Assignment:
Write the records out again without change. Leave the pictures behind.

Input records:
● ● ● ●
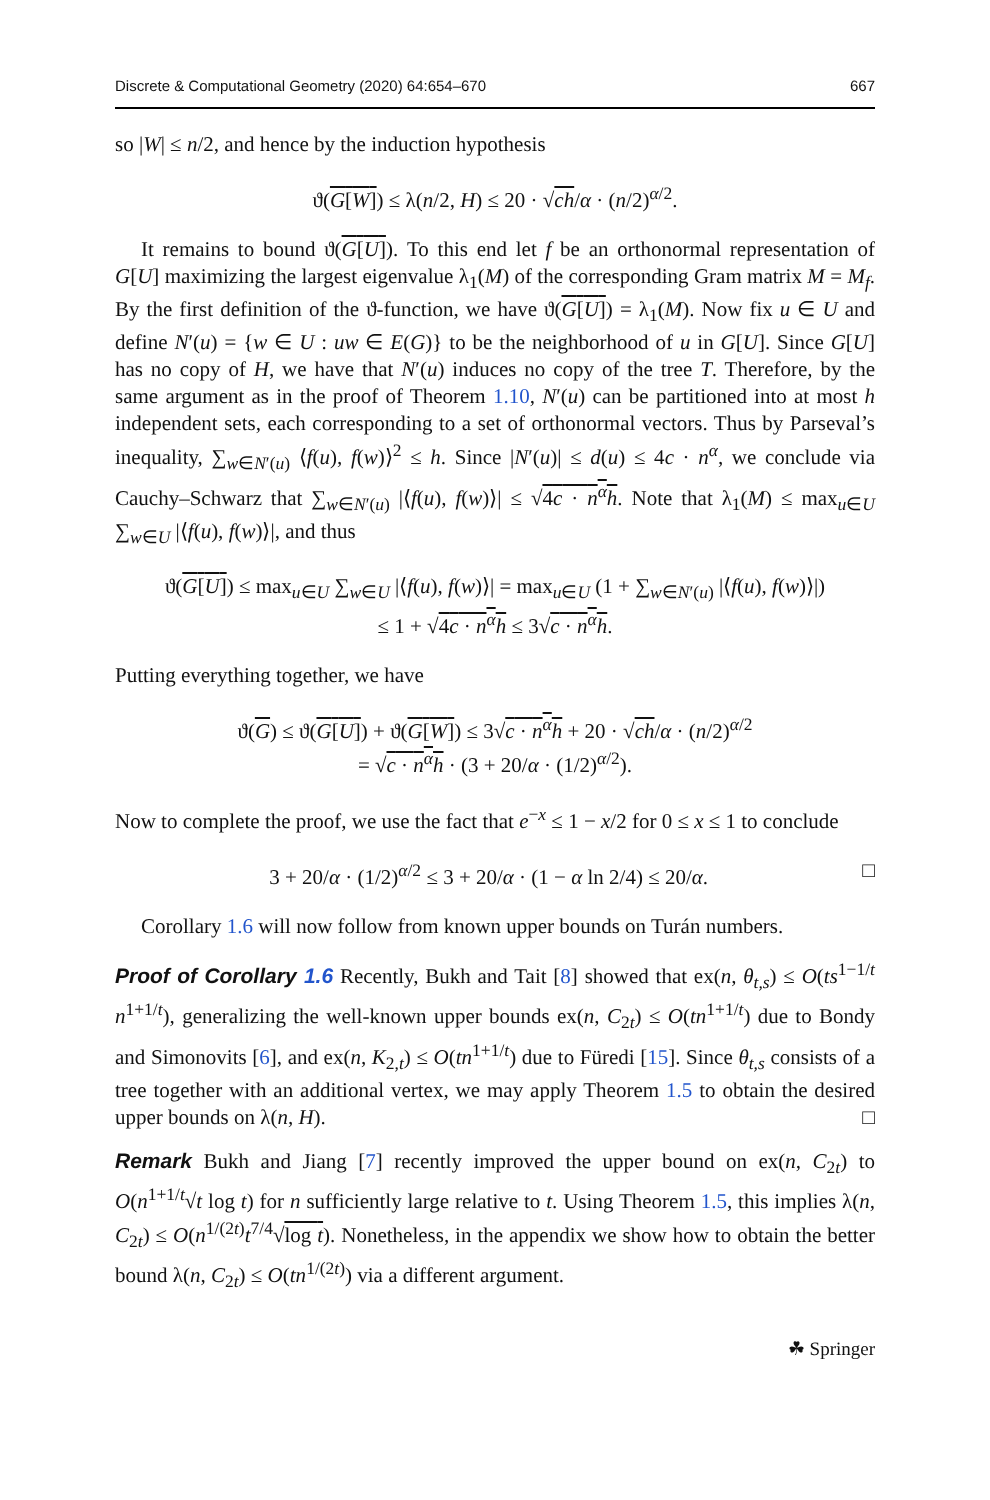Discrete & Computational Geometry (2020) 64:654–670 667
so |W| ≤ n/2, and hence by the induction hypothesis
ϑ(G[W]) ≤ λ(n/2, H) ≤ 20 · √ch/α · (n/2)<sup>α/2</sup>.
It remains to bound ϑ(G[U]). To this end let f be an orthonormal representation of G[U] maximizing the largest eigenvalue λ<sub>1</sub>(M) of the corresponding Gram matrix M = M<sub>f</sub>. By the first definition of the ϑ-function, we have ϑ(G[U]) = λ<sub>1</sub>(M). Now fix u ∈ U and define N′(u) = {w ∈ U : uw ∈ E(G)} to be the neighborhood of u in G[U]. Since G[U] has no copy of H, we have that N′(u) induces no copy of the tree T. Therefore, by the same argument as in the proof of Theorem 1.10, N′(u) can be partitioned into at most h independent sets, each corresponding to a set of orthonormal vectors. Thus by Parseval’s inequality, ∑<sub>w∈N′(u)</sub> ⟨f(u), f(w)⟩<sup>2</sup> ≤ h. Since |N′(u)| ≤ d(u) ≤ 4c · n<sup>α</sup>, we conclude via Cauchy–Schwarz that ∑<sub>w∈N′(u)</sub> |⟨f(u), f(w)⟩| ≤ √4c · n<sup>α</sup>h. Note that λ<sub>1</sub>(M) ≤ max<sub>u∈U</sub> ∑<sub>w∈U</sub> |⟨f(u), f(w)⟩|, and thus
ϑ(G[U]) ≤ max<sub>u∈U</sub> ∑<sub>w∈U</sub> |⟨f(u), f(w)⟩| = max<sub>u∈U</sub> (1 + ∑<sub>w∈N′(u)</sub> |⟨f(u), f(w)⟩|)
≤ 1 + √4c · n<sup>α</sup>h ≤ 3√c · n<sup>α</sup>h.
Putting everything together, we have
ϑ(G) ≤ ϑ(G[U]) + ϑ(G[W]) ≤ 3√c · n<sup>α</sup>h + 20 · √ch/α · (n/2)<sup>α/2</sup>
= √c · n<sup>α</sup>h · (3 + 20/α · (1/2)<sup>α/2</sup>).
Now to complete the proof, we use the fact that e<sup>−x</sup> ≤ 1 − x/2 for 0 ≤ x ≤ 1 to conclude
3 + 20/α · (1/2)<sup>α/2</sup> ≤ 3 + 20/α · (1 − α ln 2/4) ≤ 20/α. □
Corollary 1.6 will now follow from known upper bounds on Turán numbers.
Proof of Corollary 1.6 Recently, Bukh and Tait [8] showed that ex(n, θ<sub>t,s</sub>) ≤ O(ts<sup>1−1/t</sup> n<sup>1+1/t</sup>), generalizing the well-known upper bounds ex(n, C<sub>2t</sub>) ≤ O(tn<sup>1+1/t</sup>) due to Bondy and Simonovits [6], and ex(n, K<sub>2,t</sub>) ≤ O(tn<sup>1+1/t</sup>) due to Füredi [15]. Since θ<sub>t,s</sub> consists of a tree together with an additional vertex, we may apply Theorem 1.5 to obtain the desired upper bounds on λ(n, H). □
Remark Bukh and Jiang [7] recently improved the upper bound on ex(n, C<sub>2t</sub>) to O(n<sup>1+1/t</sup>√t log t) for n sufficiently large relative to t. Using Theorem 1.5, this implies λ(n, C<sub>2t</sub>) ≤ O(n<sup>1/(2t)</sup>t<sup>7/4</sup>√log t). Nonetheless, in the appendix we show how to obtain the better bound λ(n, C<sub>2t</sub>) ≤ O(tn<sup>1/(2t)</sup>) via a different argument.
☘ Springer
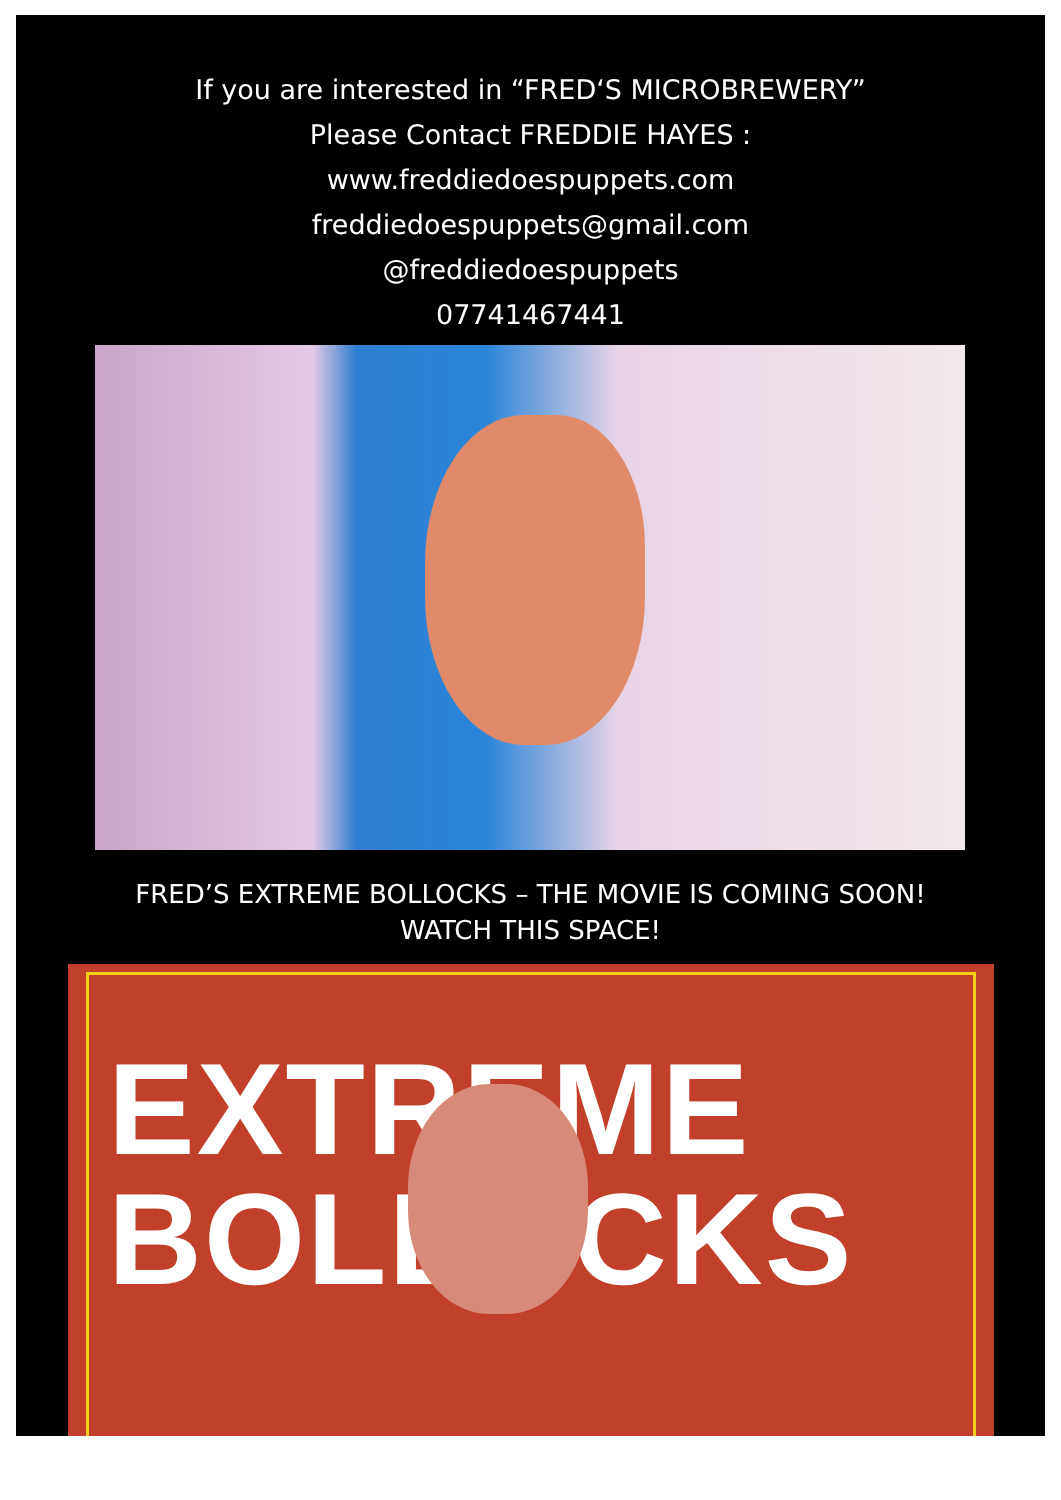If you are interested in “FRED‘S MICROBREWERY”
Please Contact FREDDIE HAYES :
www.freddiedoespuppets.com
freddiedoespuppets@gmail.com
@freddiedoespuppets
07741467441
FRED’S EXTREME BOLLOCKS – THE MOVIE IS COMING SOON! WATCH THIS SPACE!
EXTREME
BOLLOCKS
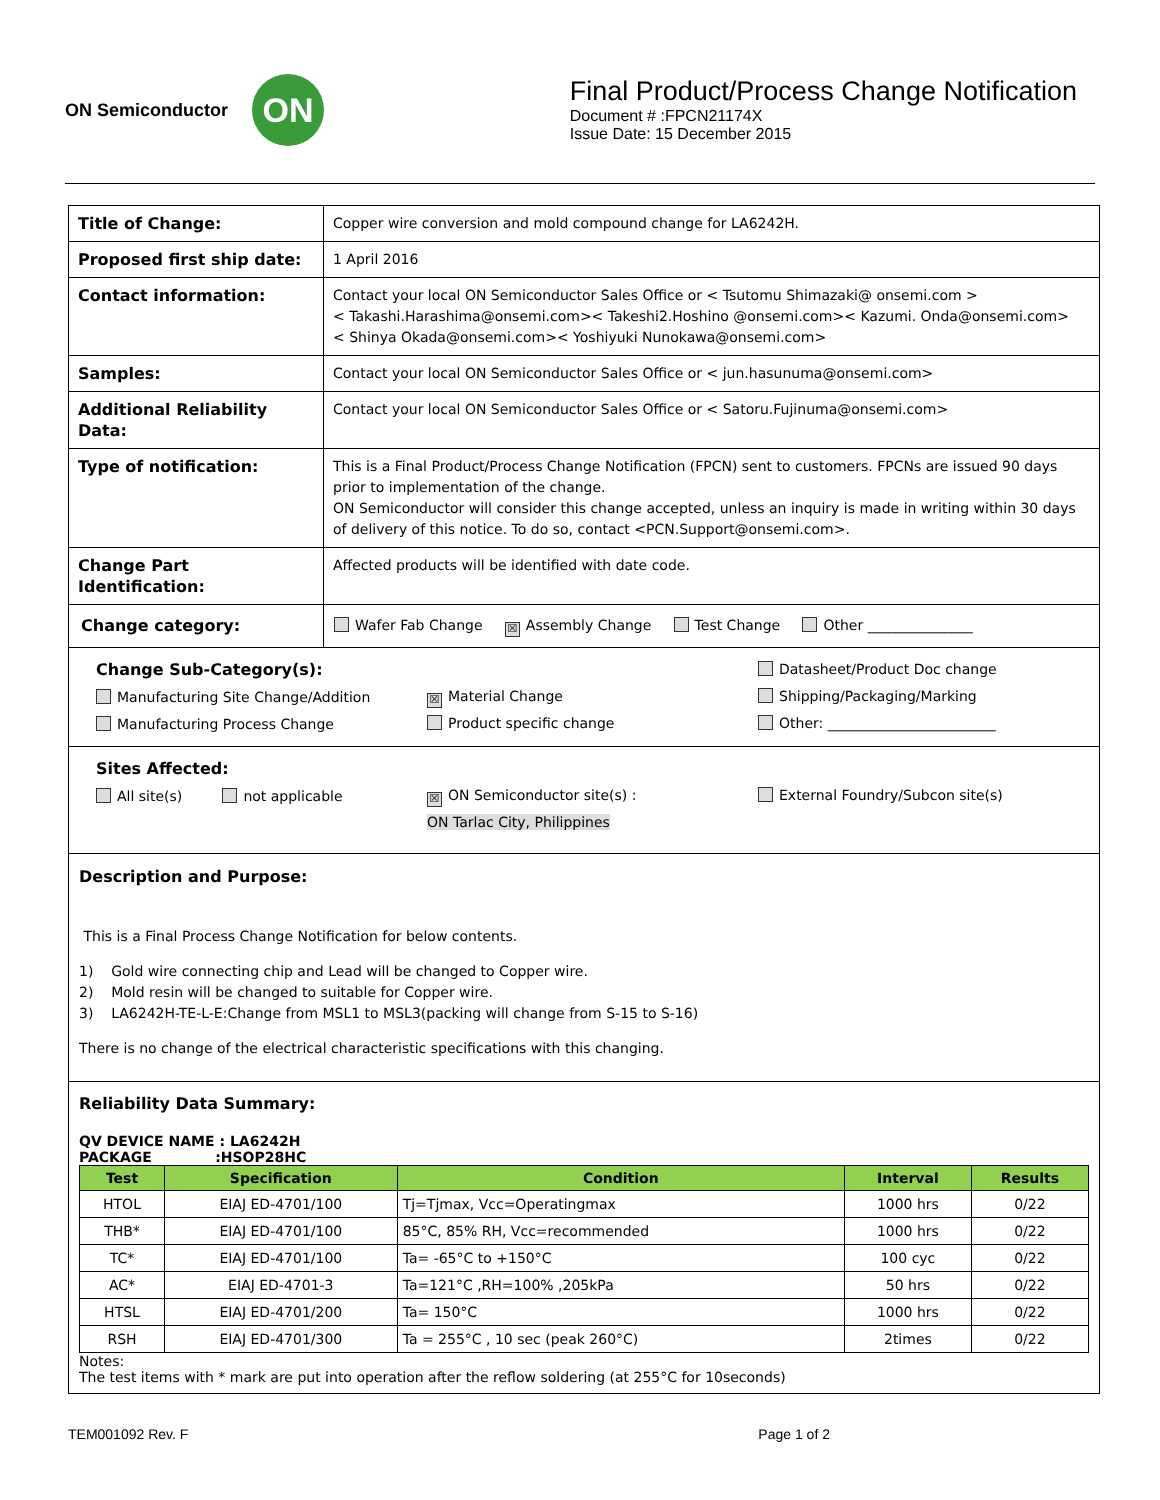ON Semiconductor
ON
Final Product/Process Change Notification
Document # :FPCN21174X
Issue Date: 15 December 2015
| Title of Change: | Copper wire conversion and mold compound change for LA6242H. |
| Proposed first ship date: | 1 April 2016 |
| Contact information: | Contact your local ON Semiconductor Sales Office or < Tsutomu Shimazaki@ onsemi.com > < Takashi.Harashima@onsemi.com>< Takeshi2.Hoshino @onsemi.com>< Kazumi. Onda@onsemi.com> < Shinya Okada@onsemi.com>< Yoshiyuki Nunokawa@onsemi.com> |
| Samples: | Contact your local ON Semiconductor Sales Office or < jun.hasunuma@onsemi.com> |
| Additional Reliability Data: | Contact your local ON Semiconductor Sales Office or < Satoru.Fujinuma@onsemi.com> |
| Type of notification: | This is a Final Product/Process Change Notification (FPCN) sent to customers. FPCNs are issued 90 days prior to implementation of the change. ON Semiconductor will consider this change accepted, unless an inquiry is made in writing within 30 days of delivery of this notice. To do so, contact <PCN.Support@onsemi.com>. |
| Change Part Identification: | Affected products will be identified with date code. |
| Change category: | Wafer Fab Change ☒ Assembly Change Test Change Other _______________ |
Change Sub-Category(s):
Manufacturing Site Change/Addition
Manufacturing Process Change
☒ Material Change
Product specific change
Datasheet/Product Doc change
Shipping/Packaging/Marking
Other: ________________________
Sites Affected:
All site(s) not applicable
☒ ON Semiconductor site(s) :
ON Tarlac City, Philippines
External Foundry/Subcon site(s)
Description and Purpose:
This is a Final Process Change Notification for below contents.
1) Gold wire connecting chip and Lead will be changed to Copper wire.
2) Mold resin will be changed to suitable for Copper wire.
3) LA6242H-TE-L-E:Change from MSL1 to MSL3(packing will change from S-15 to S-16)
There is no change of the electrical characteristic specifications with this changing.
Reliability Data Summary:
QV DEVICE NAME : LA6242H
PACKAGE :HSOP28HC
| Test | Specification | Condition | Interval | Results |
| --- | --- | --- | --- | --- |
| HTOL | EIAJ ED-4701/100 | Tj=Tjmax, Vcc=Operatingmax | 1000 hrs | 0/22 |
| THB* | EIAJ ED-4701/100 | 85°C, 85% RH, Vcc=recommended | 1000 hrs | 0/22 |
| TC* | EIAJ ED-4701/100 | Ta= -65°C to +150°C | 100 cyc | 0/22 |
| AC* | EIAJ ED-4701-3 | Ta=121°C ,RH=100% ,205kPa | 50 hrs | 0/22 |
| HTSL | EIAJ ED-4701/200 | Ta= 150°C | 1000 hrs | 0/22 |
| RSH | EIAJ ED-4701/300 | Ta = 255°C , 10 sec (peak 260°C) | 2times | 0/22 |
Notes:
The test items with * mark are put into operation after the reflow soldering (at 255°C for 10seconds)
TEM001092 Rev. F Page 1 of 2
● ● ● ●
Output for this exercise:
Discrete & Computational Geometry (2020) 64:654–670 667
so |W| ≤ n/2, and hence by the induction hypothesis
ϑ(G[W]) ≤ λ(n/2, H) ≤ 20 · √ch/α · (n/2)<sup>α/2</sup>.
It remains to bound ϑ(G[U]). To this end let f be an orthonormal representation of G[U] maximizing the largest eigenvalue λ<sub>1</sub>(M) of the corresponding Gram matrix M = M<sub>f</sub>. By the first definition of the ϑ-function, we have ϑ(G[U]) = λ<sub>1</sub>(M). Now fix u ∈ U and define N′(u) = {w ∈ U : uw ∈ E(G)} to be the neighborhood of u in G[U]. Since G[U] has no copy of H, we have that N′(u) induces no copy of the tree T. Therefore, by the same argument as in the proof of Theorem 1.10, N′(u) can be partitioned into at most h independent sets, each corresponding to a set of orthonormal vectors. Thus by Parseval’s inequality, ∑<sub>w∈N′(u)</sub> ⟨f(u), f(w)⟩<sup>2</sup> ≤ h. Since |N′(u)| ≤ d(u) ≤ 4c · n<sup>α</sup>, we conclude via Cauchy–Schwarz that ∑<sub>w∈N′(u)</sub> |⟨f(u), f(w)⟩| ≤ √4c · n<sup>α</sup>h. Note that λ<sub>1</sub>(M) ≤ max<sub>u∈U</sub> ∑<sub>w∈U</sub> |⟨f(u), f(w)⟩|, and thus
ϑ(G[U]) ≤ max<sub>u∈U</sub> ∑<sub>w∈U</sub> |⟨f(u), f(w)⟩| = max<sub>u∈U</sub> (1 + ∑<sub>w∈N′(u)</sub> |⟨f(u), f(w)⟩|)
≤ 1 + √4c · n<sup>α</sup>h ≤ 3√c · n<sup>α</sup>h.
Putting everything together, we have
ϑ(G) ≤ ϑ(G[U]) + ϑ(G[W]) ≤ 3√c · n<sup>α</sup>h + 20 · √ch/α · (n/2)<sup>α/2</sup>
= √c · n<sup>α</sup>h · (3 + 20/α · (1/2)<sup>α/2</sup>).
Now to complete the proof, we use the fact that e<sup>−x</sup> ≤ 1 − x/2 for 0 ≤ x ≤ 1 to conclude
3 + 20/α · (1/2)<sup>α/2</sup> ≤ 3 + 20/α · (1 − α ln 2/4) ≤ 20/α. □
Corollary 1.6 will now follow from known upper bounds on Turán numbers.
Proof of Corollary 1.6 Recently, Bukh and Tait [8] showed that ex(n, θ<sub>t,s</sub>) ≤ O(ts<sup>1−1/t</sup> n<sup>1+1/t</sup>), generalizing the well-known upper bounds ex(n, C<sub>2t</sub>) ≤ O(tn<sup>1+1/t</sup>) due to Bondy and Simonovits [6], and ex(n, K<sub>2,t</sub>) ≤ O(tn<sup>1+1/t</sup>) due to Füredi [15]. Since θ<sub>t,s</sub> consists of a tree together with an additional vertex, we may apply Theorem 1.5 to obtain the desired upper bounds on λ(n, H). □
Remark Bukh and Jiang [7] recently improved the upper bound on ex(n, C<sub>2t</sub>) to O(n<sup>1+1/t</sup>√t log t) for n sufficiently large relative to t. Using Theorem 1.5, this implies λ(n, C<sub>2t</sub>) ≤ O(n<sup>1/(2t)</sup>t<sup>7/4</sup>√log t). Nonetheless, in the appendix we show how to obtain the better bound λ(n, C<sub>2t</sub>) ≤ O(tn<sup>1/(2t)</sup>) via a different argument.
☘ Springer
If you are interested in “FRED‘S MICROBREWERY”
Please Contact FREDDIE HAYES :
www.freddiedoespuppets.com
freddiedoespuppets@gmail.com
@freddiedoespuppets
07741467441
FRED’S EXTREME BOLLOCKS – THE MOVIE IS COMING SOON! WATCH THIS SPACE!
EXTREME
BOLLOCKS
ON Semiconductor
ON
Final Product/Process Change Notification
Document # :FPCN21174X
Issue Date: 15 December 2015
| Title of Change: | Copper wire conversion and mold compound change for LA6242H. |
| Proposed first ship date: | 1 April 2016 |
| Contact information: | Contact your local ON Semiconductor Sales Office or < Tsutomu Shimazaki@ onsemi.com > < Takashi.Harashima@onsemi.com>< Takeshi2.Hoshino @onsemi.com>< Kazumi. Onda@onsemi.com> < Shinya Okada@onsemi.com>< Yoshiyuki Nunokawa@onsemi.com> |
| Samples: | Contact your local ON Semiconductor Sales Office or < jun.hasunuma@onsemi.com> |
| Additional Reliability Data: | Contact your local ON Semiconductor Sales Office or < Satoru.Fujinuma@onsemi.com> |
| Type of notification: | This is a Final Product/Process Change Notification (FPCN) sent to customers. FPCNs are issued 90 days prior to implementation of the change. ON Semiconductor will consider this change accepted, unless an inquiry is made in writing within 30 days of delivery of this notice. To do so, contact <PCN.Support@onsemi.com>. |
| Change Part Identification: | Affected products will be identified with date code. |
| Change category: | Wafer Fab Change ☒ Assembly Change Test Change Other _______________ |
Change Sub-Category(s):
Manufacturing Site Change/Addition
Manufacturing Process Change
☒ Material Change
Product specific change
Datasheet/Product Doc change
Shipping/Packaging/Marking
Other: ________________________
Sites Affected:
All site(s) not applicable
☒ ON Semiconductor site(s) :
ON Tarlac City, Philippines
External Foundry/Subcon site(s)
Description and Purpose:
This is a Final Process Change Notification for below contents.
1) Gold wire connecting chip and Lead will be changed to Copper wire.
2) Mold resin will be changed to suitable for Copper wire.
3) LA6242H-TE-L-E:Change from MSL1 to MSL3(packing will change from S-15 to S-16)
There is no change of the electrical characteristic specifications with this changing.
Reliability Data Summary:
QV DEVICE NAME : LA6242H
PACKAGE :HSOP28HC
| Test | Specification | Condition | Interval | Results |
| --- | --- | --- | --- | --- |
| HTOL | EIAJ ED-4701/100 | Tj=Tjmax, Vcc=Operatingmax | 1000 hrs | 0/22 |
| THB* | EIAJ ED-4701/100 | 85°C, 85% RH, Vcc=recommended | 1000 hrs | 0/22 |
| TC* | EIAJ ED-4701/100 | Ta= -65°C to +150°C | 100 cyc | 0/22 |
| AC* | EIAJ ED-4701-3 | Ta=121°C ,RH=100% ,205kPa | 50 hrs | 0/22 |
| HTSL | EIAJ ED-4701/200 | Ta= 150°C | 1000 hrs | 0/22 |
| RSH | EIAJ ED-4701/300 | Ta = 255°C , 10 sec (peak 260°C) | 2times | 0/22 |
Notes:
The test items with * mark are put into operation after the reflow soldering (at 255°C for 10seconds)
TEM001092 Rev. F Page 1 of 2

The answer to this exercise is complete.